In order to absorb (via photoabsorption) most of the energy emitted in X-rays the hydrogen column density of the envelope $\int{n{\rm d}l}$ (where nis the hydrogen density of the envelope) has to be at least of the order of 10^24-25 cm^-2, which means Compton thick envelope. On the other hand, maximum radiation efficiency in the optical band is achieved if the line of sight emission measure of the envelope is $\int{n^2{\rm d}l} \ge 10^{37-38}$ cm^-5 (depending on the contribution of the opacity in the lines to the total opacity of the envelope). Such a line-of-sight emission measure implies that the envelope is optically thick in the optical band (for the assumed temperature of $T\sim3 \times 10^{5}$ K). Line-of-sight emission measure however should not be much larger than this value. Otherwise the envelope would become optically thick in UV and EUV and the luminosity would exceed the Eddington value. Thus, assuming a homogeneous envelope (which is obviously a large oversimplification) we can conclude that for a size of the envelope $R\sim$ few $\cdot R_{\odot}$ (i.e. of the order of size of the Roche lobe of the primary) the density should be about $n\sim10^{12-14}$ cm^-3. The total mass of the envelope is then $M_{\rm env}\sim\int{n{\rm d}V}\sim10^{23-25}$ g. It is interesting that for an Eddington mass accretion rate of $\dot{M}_{\rm Edd}\sim10^{19}$ g s^-1 (for a $M\sim10~M_{\odot}$ black hole) such a mass can be accumulated during 10⁴-10⁶ s. The cooling time of the envelope is much shorter - of the order of seconds.

Thus the optical data suggest that there is an absorbing/reprocessing envelope surrounding the source. In such a model a relatively smooth behavior of the optical luminosity would reflect the total intrinsic luminosity of the source and the amount of X-rays absorbed by the reprocessing region. The evolution of $L_{\rm opt}/L_{\rm x}$ suggests that the geometry of absorbing/reprocessing region changes with time. At the maximum of the optical light curve most of the X-rays are probably absorbed, while later (at the X-ray maximum) the dominant fraction of X-rays is directly observed. Rapid changes in X-ray flux could be due to changes of the geometry of the absorbing region (e.g. edge of the torus obscuring the line of sight) or thermal instability in the gas which causes fragmentation of the medium into separate clouds. During these transitions the distribution of the energy emitted in different energy bands (e.g. in optical/UV and in X-rays) could change strongly depending on the parameters of the envelope, while a bolometric luminosity of the source behaves much more smoothly and reflects the mass accretion rate onto the black hole.

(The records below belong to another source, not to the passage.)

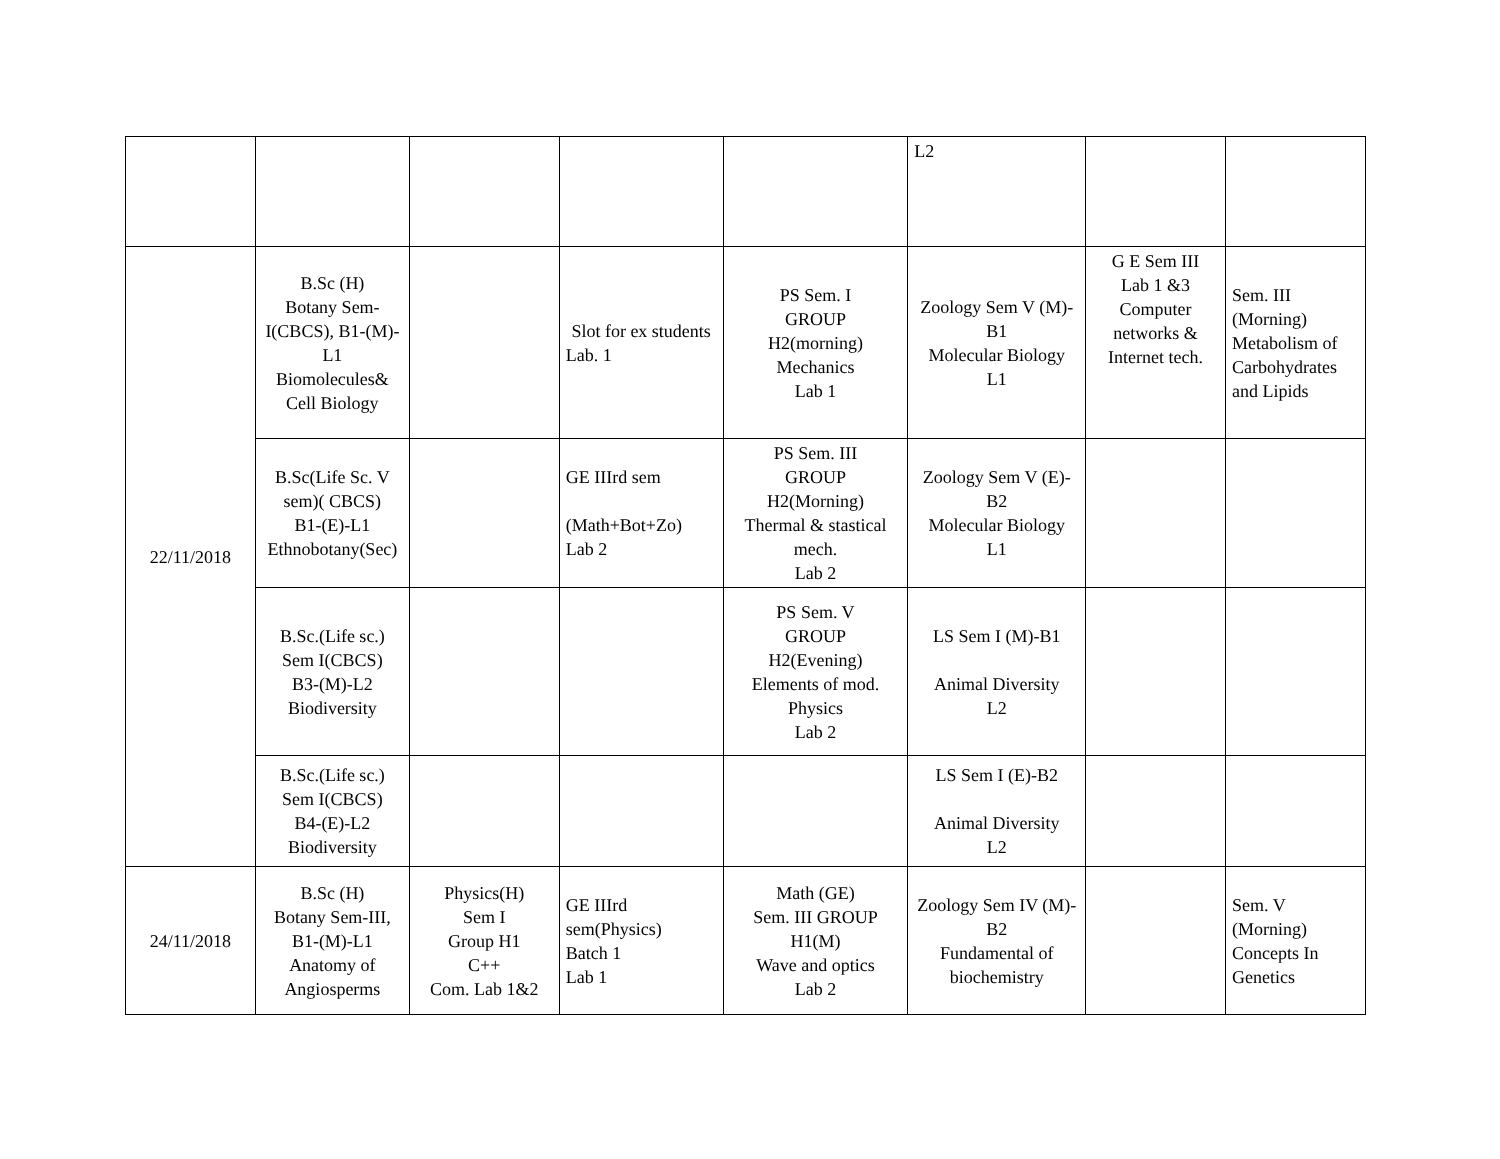| | | | | | L2 | | |
| 22/11/2018 | B.Sc (H) Botany Sem-I(CBCS), B1-(M)-L1 Biomolecules& Cell Biology | | Slot for ex students Lab. 1 | PS Sem. I GROUP H2(morning) Mechanics Lab 1 | Zoology Sem V (M)-B1 Molecular Biology L1 | G E Sem III Lab 1 &3 Computer networks & Internet tech. | Sem. III (Morning) Metabolism of Carbohydrates and Lipids |
| | B.Sc(Life Sc. V sem)( CBCS) B1-(E)-L1 Ethnobotany(Sec) | | GE IIIrd sem (Math+Bot+Zo) Lab 2 | PS Sem. III GROUP H2(Morning) Thermal & stastical mech. Lab 2 | Zoology Sem V (E)-B2 Molecular Biology L1 | | |
| | B.Sc.(Life sc.) Sem I(CBCS) B3-(M)-L2 Biodiversity | | | PS Sem. V GROUP H2(Evening) Elements of mod. Physics Lab 2 | LS Sem I (M)-B1 Animal Diversity L2 | | |
| | B.Sc.(Life sc.) Sem I(CBCS) B4-(E)-L2 Biodiversity | | | | LS Sem I (E)-B2 Animal Diversity L2 | | |
| 24/11/2018 | B.Sc (H) Botany Sem-III, B1-(M)-L1 Anatomy of Angiosperms | Physics(H) Sem I Group H1 C++ Com. Lab 1&2 | GE IIIrd sem(Physics) Batch 1 Lab 1 | Math (GE) Sem. III GROUP H1(M) Wave and optics Lab 2 | Zoology Sem IV (M)-B2 Fundamental of biochemistry | | Sem. V (Morning) Concepts In Genetics |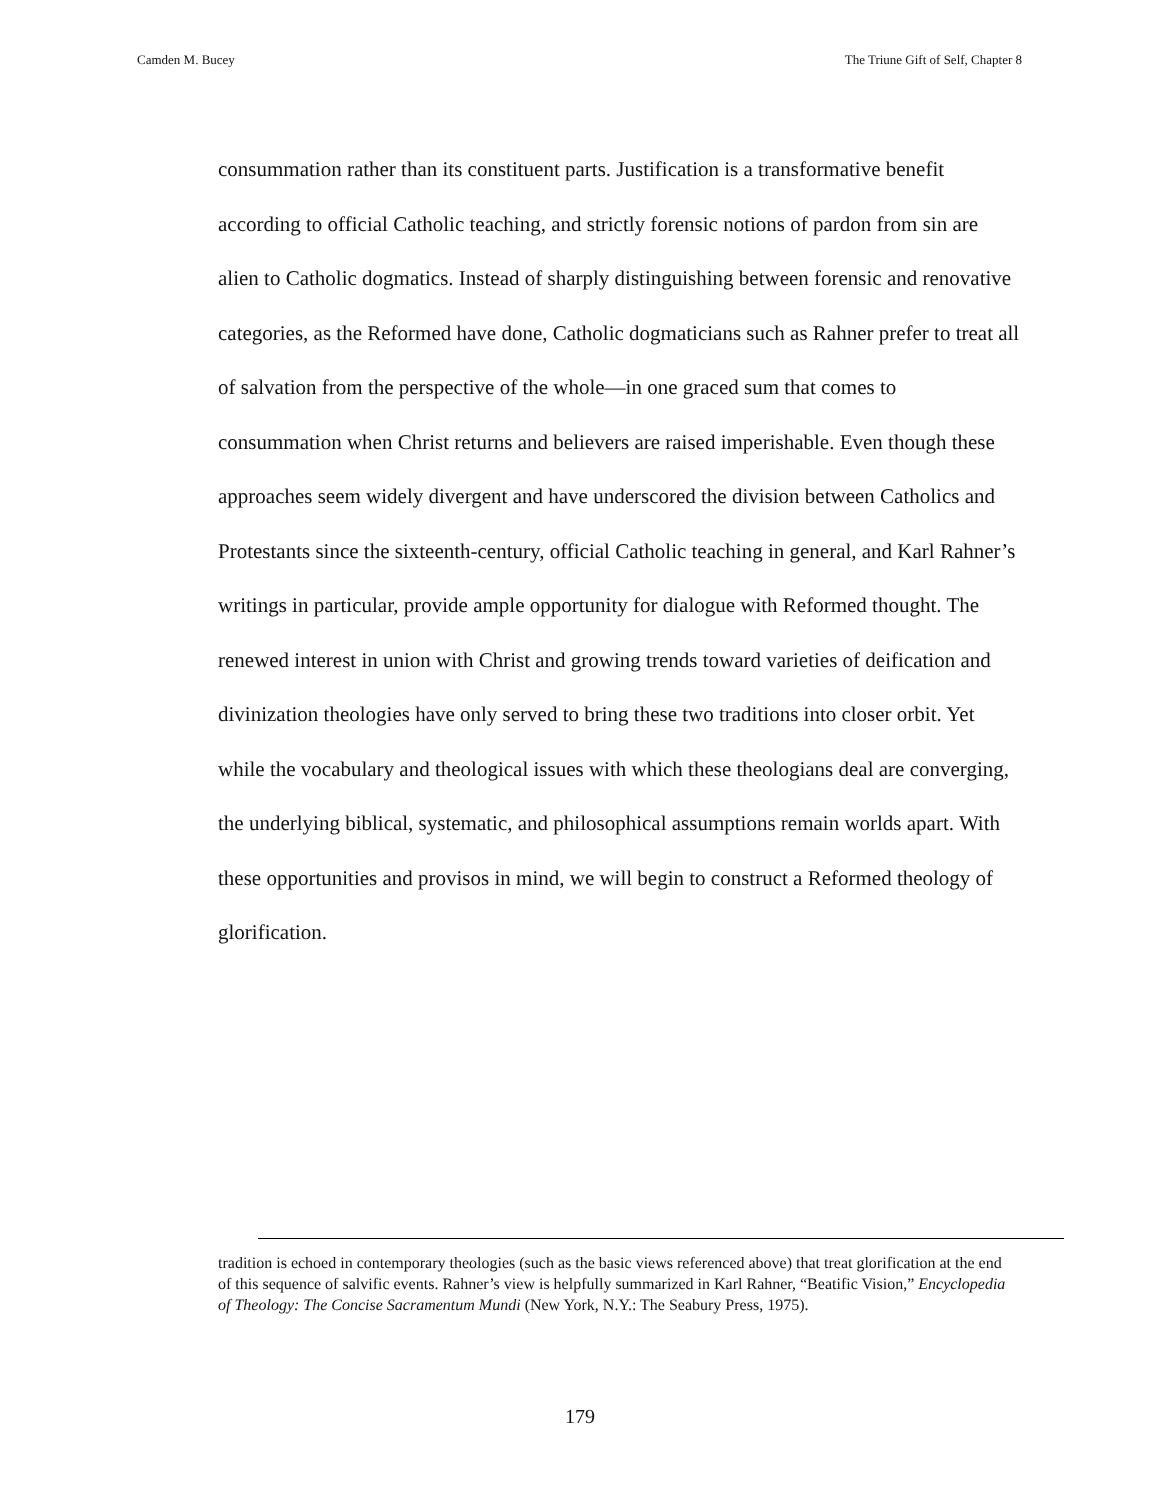Camden M. Bucey The Triune Gift of Self, Chapter 8
consummation rather than its constituent parts. Justification is a transformative benefit according to official Catholic teaching, and strictly forensic notions of pardon from sin are alien to Catholic dogmatics. Instead of sharply distinguishing between forensic and renovative categories, as the Reformed have done, Catholic dogmaticians such as Rahner prefer to treat all of salvation from the perspective of the whole—in one graced sum that comes to consummation when Christ returns and believers are raised imperishable. Even though these approaches seem widely divergent and have underscored the division between Catholics and Protestants since the sixteenth-century, official Catholic teaching in general, and Karl Rahner’s writings in particular, provide ample opportunity for dialogue with Reformed thought. The renewed interest in union with Christ and growing trends toward varieties of deification and divinization theologies have only served to bring these two traditions into closer orbit. Yet while the vocabulary and theological issues with which these theologians deal are converging, the underlying biblical, systematic, and philosophical assumptions remain worlds apart. With these opportunities and provisos in mind, we will begin to construct a Reformed theology of glorification.
tradition is echoed in contemporary theologies (such as the basic views referenced above) that treat glorification at the end of this sequence of salvific events. Rahner’s view is helpfully summarized in Karl Rahner, “Beatific Vision,” Encyclopedia of Theology: The Concise Sacramentum Mundi (New York, N.Y.: The Seabury Press, 1975).
179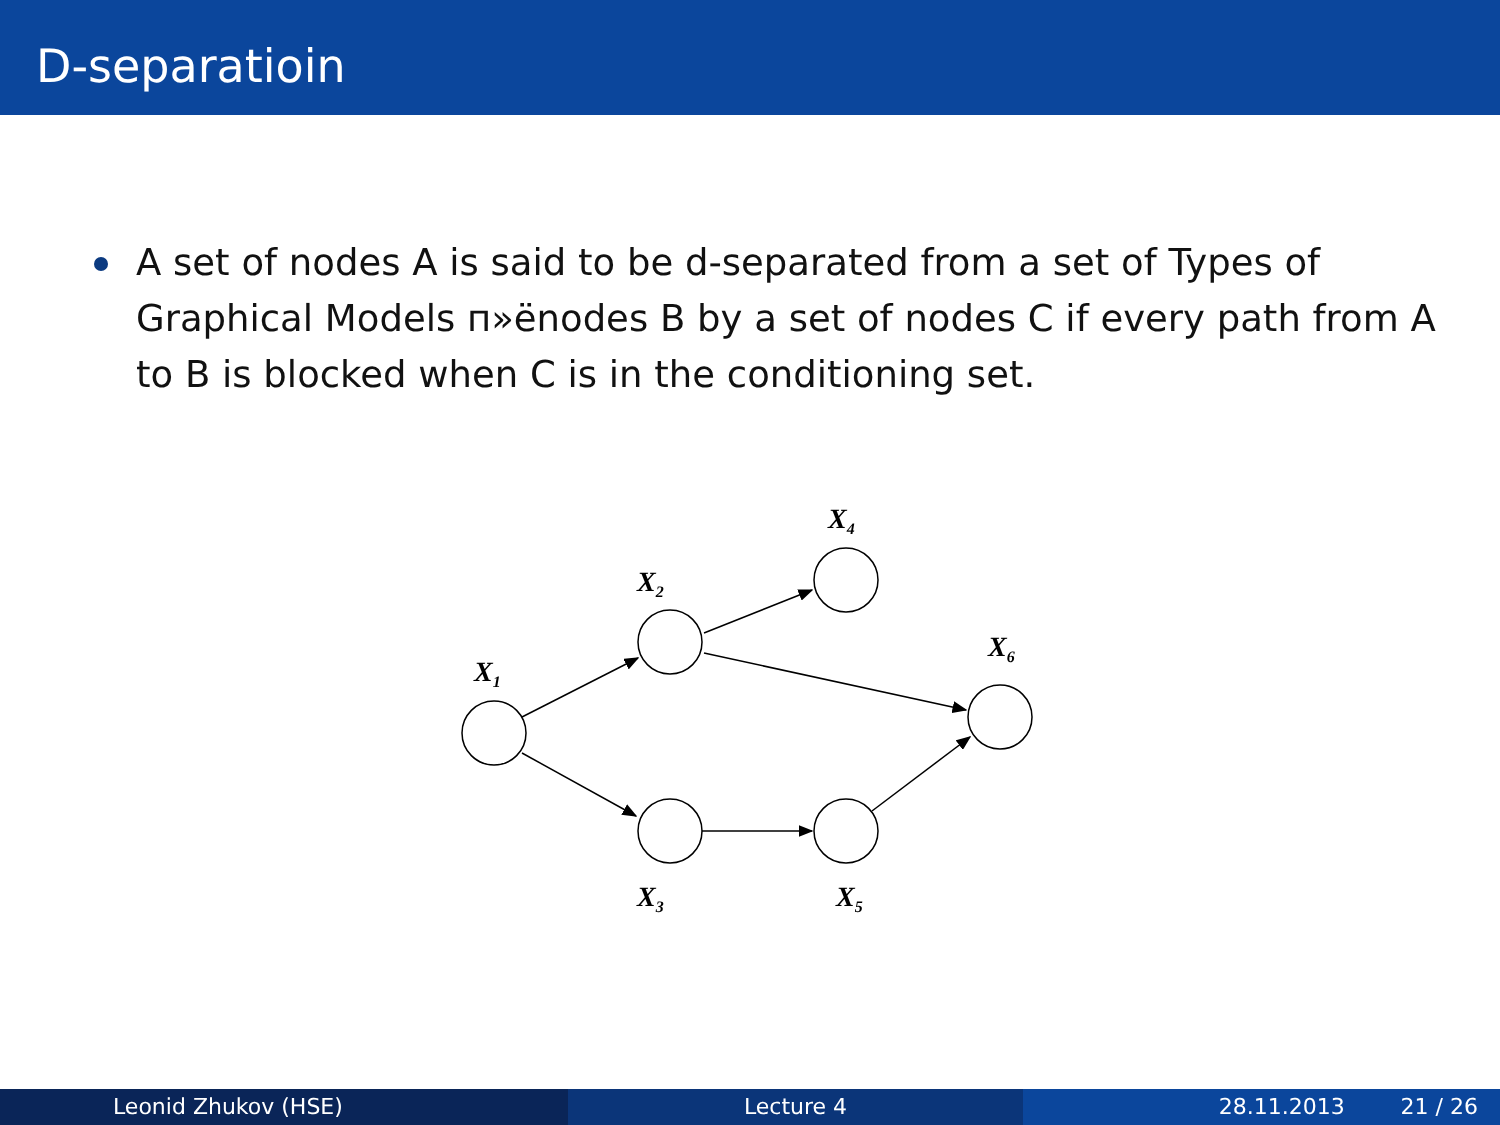D-separatioin
A set of nodes A is said to be d-separated from a set of Types of Graphical Models п»ёnodes B by a set of nodes C if every path from A to B is blocked when C is in the conditioning set.
X1
X2
X4
X6
X3
X5
Leonid Zhukov (HSE) Lecture 4 28.11.2013 21 / 26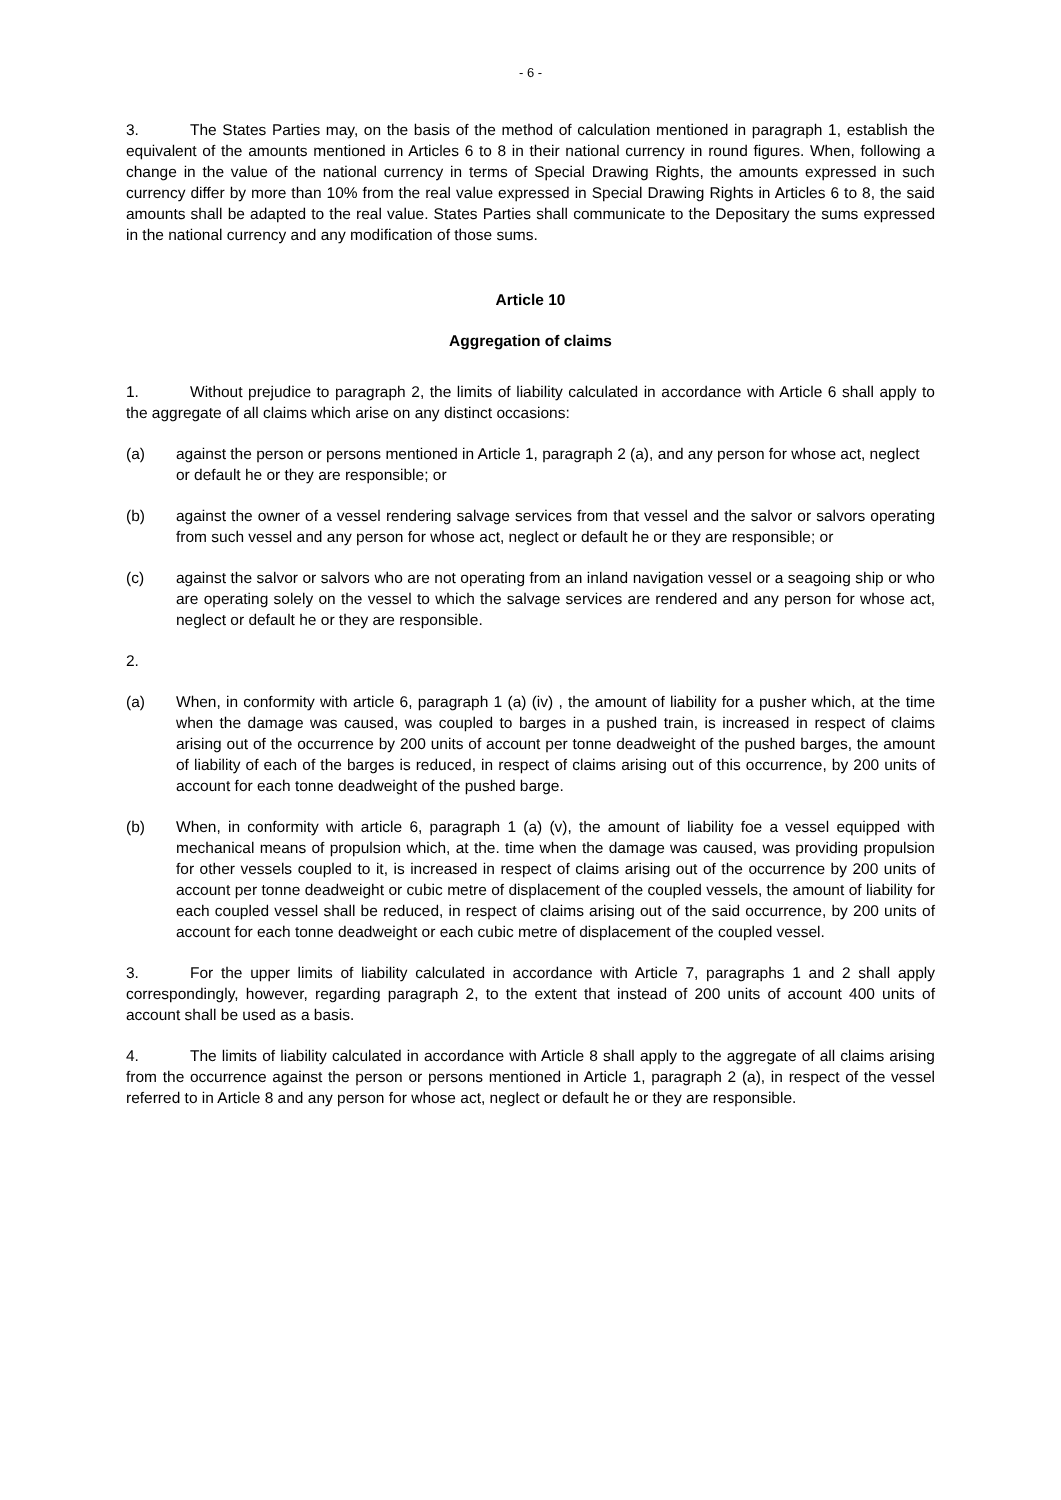- 6 -
3. The States Parties may, on the basis of the method of calculation mentioned in paragraph 1, establish the equivalent of the amounts mentioned in Articles 6 to 8 in their national currency in round figures. When, following a change in the value of the national currency in terms of Special Drawing Rights, the amounts expressed in such currency differ by more than 10% from the real value expressed in Special Drawing Rights in Articles 6 to 8, the said amounts shall be adapted to the real value. States Parties shall communicate to the Depositary the sums expressed in the national currency and any modification of those sums.
Article 10
Aggregation of claims
1. Without prejudice to paragraph 2, the limits of liability calculated in accordance with Article 6 shall apply to the aggregate of all claims which arise on any distinct occasions:
(a) against the person or persons mentioned in Article 1, paragraph 2 (a), and any person for whose act, neglect or default he or they are responsible; or
(b) against the owner of a vessel rendering salvage services from that vessel and the salvor or salvors operating from such vessel and any person for whose act, neglect or default he or they are responsible; or
(c) against the salvor or salvors who are not operating from an inland navigation vessel or a seagoing ship or who are operating solely on the vessel to which the salvage services are rendered and any person for whose act, neglect or default he or they are responsible.
2.
(a) When, in conformity with article 6, paragraph 1 (a) (iv) , the amount of liability for a pusher which, at the time when the damage was caused, was coupled to barges in a pushed train, is increased in respect of claims arising out of the occurrence by 200 units of account per tonne deadweight of the pushed barges, the amount of liability of each of the barges is reduced, in respect of claims arising out of this occurrence, by 200 units of account for each tonne deadweight of the pushed barge.
(b) When, in conformity with article 6, paragraph 1 (a) (v), the amount of liability foe a vessel equipped with mechanical means of propulsion which, at the. time when the damage was caused, was providing propulsion for other vessels coupled to it, is increased in respect of claims arising out of the occurrence by 200 units of account per tonne deadweight or cubic metre of displacement of the coupled vessels, the amount of liability for each coupled vessel shall be reduced, in respect of claims arising out of the said occurrence, by 200 units of account for each tonne deadweight or each cubic metre of displacement of the coupled vessel.
3. For the upper limits of liability calculated in accordance with Article 7, paragraphs 1 and 2 shall apply correspondingly, however, regarding paragraph 2, to the extent that instead of 200 units of account 400 units of account shall be used as a basis.
4. The limits of liability calculated in accordance with Article 8 shall apply to the aggregate of all claims arising from the occurrence against the person or persons mentioned in Article 1, paragraph 2 (a), in respect of the vessel referred to in Article 8 and any person for whose act, neglect or default he or they are responsible.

Note that the enhanced optical activity, observed during approximately 2 weeks before the giant outburst (the middle curve in Fig. 2 of Kato et al. 1999) and the optical activity observed by Goranskij (1978) could also be explained in the frame of a model with an emitting extended envelope. During these observations m_V was $\sim$ $12^{\rm m}$ (two magnitudes brighter than during quiescence). Assuming a black body shape of the spectrum and a size of the emitting region of the order of the size of the accretion disk one can estimate the temperature of the emitting region to be of the order of 40000-50000 K. This temperature is again far too high for the irradiated disk or a star (e.g. Lyutyi & Sunyaev 1976), especially taking into account the low X-ray luminosity of the source, observed simultaneously (Revnivtsev et al. 2002). The observed optical flux at this stage could still correspond to near-Eddington bolometric luminosity if the temperature of the envelope is 10 times lower than what it is during the brightest optical flare. This is possible if the line-of-sight emission measure and the geometrical dimensions of the envelope have not changed. The optical depth for UV and EUV radiation in this case would be much higher.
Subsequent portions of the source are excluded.